The Chase Is Better than the Catch

Амайрани Грау
Когда-то очень давно, в детстве, каждое лето я несколько недель проводила у бабушки, в старинном городке со своим особым неспешным укладом.

У бабушки была маленькая собачка, и вечерами мы втроём - мама, бабушка и я - отправлялись с ней на прогулку. Мы проходили мимо разных, по большей части, очень старых домиков и, как мне тогда казалось, прогулки были длинными - от оживлённого центра городка мы спускались к реке и шли дальше, к самой окраине. Вечерний воздух становился холоднее, как и краски северной природы, которые, одновременно суровые и нежные, в это время начинали приобретать грустный, какой-то прощальный, колорит.

Мы шли вдоль берега, негромко разговаривая: обсуждали какие-то насущные дела, вспоминали людей, которые жили в далёкие и недалёкие ещё времена. Я обычно слушала взрослых молча, и передо мной вставала целая сложная картина, чья тайна скрыта за обыденностью, которая складывается в узоры, неумолимо плетётся каждую секунду, каждый миг. Я думала о загадке жизни, а холодный августовский закат пылал в розовом небе и отражался в ледяной воде, в то время как внизу, во дворах, закоулках и зарослях старинного кладбища, тихо кралась темнота.

Прошло несколько лет. Мы с мамой также приезжали летом, гуляли с собакой по вечерам, но уже без бабушки: она постарела и сил у неё поубавилось. И почему-то в то время мы чаще выбирали для прогулок другое направление, но тоже вдоль берега. Этот маршрут мне тоже нравился: река была везде живописна, а новые места дарили новые маленькие открытия.
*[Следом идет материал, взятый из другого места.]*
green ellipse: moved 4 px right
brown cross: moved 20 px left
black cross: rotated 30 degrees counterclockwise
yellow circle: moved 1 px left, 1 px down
Так, например, как-то я поймала странного мотылька c призрачно-белыми крылышками, силуэт которого напоминал летучую мышь.

Однажды в окне обычного одноэтажного домика я заметила чудо - на стене или на двери висели два красивейших вечерних платья - нежно-розовое, из невесомой прозрачной ткани, и чёрное, расшитое блёстками.

Такие наблюдения я всегда хранила в тайне, мне казалось, что, тихо подглядывая, я что-то краду. Поэтому у меня и в мыслях не было попросить маму не спешить и, может, подойти поближе и попытаться рассмотреть платья... Чудесный образ в светлом окне промелькнул мимо, а мне осталось только гадать, какая же красавица живёт в таком с виду непримечательном месте.

И каждый раз, уходя на прогулку, я надеялась, что опять увижу или платья, или ещё что-нибудь, или, если повезёт - и саму хозяйку сказочных нарядов (то, что она молода и красива, как принцесса, не вызывало сомнения).

Но окна всегда оставались тёмными. Никто не выходил из ворот, не слышно было лая собаки или других звуков живого дома. Невозможно было даже угадать, есть ли там вообще кто-нибудь живой.

Но однажды мне довелось побывать в тех местах днём. Я поразилась перемене: вечером дом, построенный в низине на берегу, утопал в глубоких бархатных сумерках, жёлтые окна выглядели особенно манящими, а темнота скрадывала неказистость строения. А при свете дня всё выглядело совсем уж скучным и будничным.

И - о ужас! - у ворот стояла вовсе не красавица и даже не красавец - а старый дед! Такой широкий и кряжистый, в засаленном ватнике и кирзовых сапогах, как будто давно приросших к нему. Он был с топором или с ведром или, может быть, с лопатой. Или около машины стоял - не помню... Но само присутствие старика меня так потрясло, что я уже ни на что не обращала внимания. Вряд ли он был дедушкой или отцом красавицы. И, скорее всего, самой "принцессы" вообще не существовало, платья мне померещились, а видела я какие-нибудь платки, шали или халаты, и моё воображение превратило их в изысканные наряды.

Писатель Адольфо Биой Касарес считал, что чудеса не повторяются. А я думаю, что чудеса редко имеют соприкосновение с реальностью. Мистическое ожидание чего-то удивительного всегда самодостаточно и лучше любой реализации.

Пусть прекрасные образы живут только там, в зыбком, бесплотном, трансцендентном мире, который мы посещаем в мечтах, в волшебном состоянии между сном и явью и, иногда - в сумеречном свете уходящего дня.